A HASLINGDEN woman who has started a food box donation service has said parents didn't know what to do when receiving small free school meal packages.

Samara Barnes, who launched Haslingden Food Box back in March, has said that the national issue has however seen more people in the community donating food to the box to help vulnerable families locally.

Samara has said that after seeing a viral tweet from a disgruntled mother about her childs free school meal package, she asked families she knew were struggling to reach out about what they had received to understand how the situation looked more locally.

She said: "Quite quickly I had messages from different parents from different schools because all schools had a different offer.

"What was really quite disturbing is just how different the offer was in every schools and just how little there was available for parents to be making lunches from."

Samara said some the packages she saw were not acceptable, with one package for a week of lunches not even including any fresh fruit or vegetables.

The viral tweet from @roadsidemum showed the package she has received including two carrots, two potatoes, a tin of baked beans and a small range of other food items, which she said was supposed to last her child 10 days, however it has since been revealed by Chartwells, the company that issued the package, that the food package was to last five days.

She added: "The thing the families were concerned about was they were hoping they would receive those parcels and it would be a relief.

"They ended up having to think 'what do I do now' because there just wasn't enough food there."

Haslingden Food Box is located on Ryefield Avenue and after its success, more of the food boxes have appeared in Rossendale.
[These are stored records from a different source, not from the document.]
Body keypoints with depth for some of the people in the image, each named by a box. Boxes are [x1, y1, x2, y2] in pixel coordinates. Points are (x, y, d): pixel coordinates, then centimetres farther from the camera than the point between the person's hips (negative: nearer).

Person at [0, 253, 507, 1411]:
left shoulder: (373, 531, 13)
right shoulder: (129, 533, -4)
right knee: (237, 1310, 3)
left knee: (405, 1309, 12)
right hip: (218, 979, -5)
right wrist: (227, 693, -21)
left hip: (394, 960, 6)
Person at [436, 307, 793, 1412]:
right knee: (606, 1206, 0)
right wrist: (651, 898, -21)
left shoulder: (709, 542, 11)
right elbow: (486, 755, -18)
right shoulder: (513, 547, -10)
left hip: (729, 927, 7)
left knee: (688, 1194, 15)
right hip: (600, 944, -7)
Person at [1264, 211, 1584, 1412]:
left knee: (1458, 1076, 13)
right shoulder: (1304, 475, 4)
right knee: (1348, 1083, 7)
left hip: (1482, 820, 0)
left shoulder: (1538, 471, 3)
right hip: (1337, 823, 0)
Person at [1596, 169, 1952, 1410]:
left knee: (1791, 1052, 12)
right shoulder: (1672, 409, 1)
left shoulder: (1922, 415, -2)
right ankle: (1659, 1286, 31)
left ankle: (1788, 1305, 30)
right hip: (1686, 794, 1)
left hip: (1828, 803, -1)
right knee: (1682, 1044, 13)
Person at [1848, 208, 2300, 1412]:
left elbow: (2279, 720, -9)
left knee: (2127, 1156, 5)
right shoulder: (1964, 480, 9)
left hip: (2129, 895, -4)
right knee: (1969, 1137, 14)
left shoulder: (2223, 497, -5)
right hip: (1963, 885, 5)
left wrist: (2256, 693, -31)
The box contains food for people to help themselves to what they need, whilst others who have food to spare can donate items to the box to help struggling families.

Government guidance states the lunch parcels should contain items which parents can use to prepare healthy lunches for their child/children across the week and not rely on parents having additional ingredients at home to prepare meals.

The guidance has now been amended, stating that from Monday (January 18) schools have the “freedom to decide on the best approach for their pupils” - whether that be lunch parcels, local vouchers or the government’s national voucher scheme.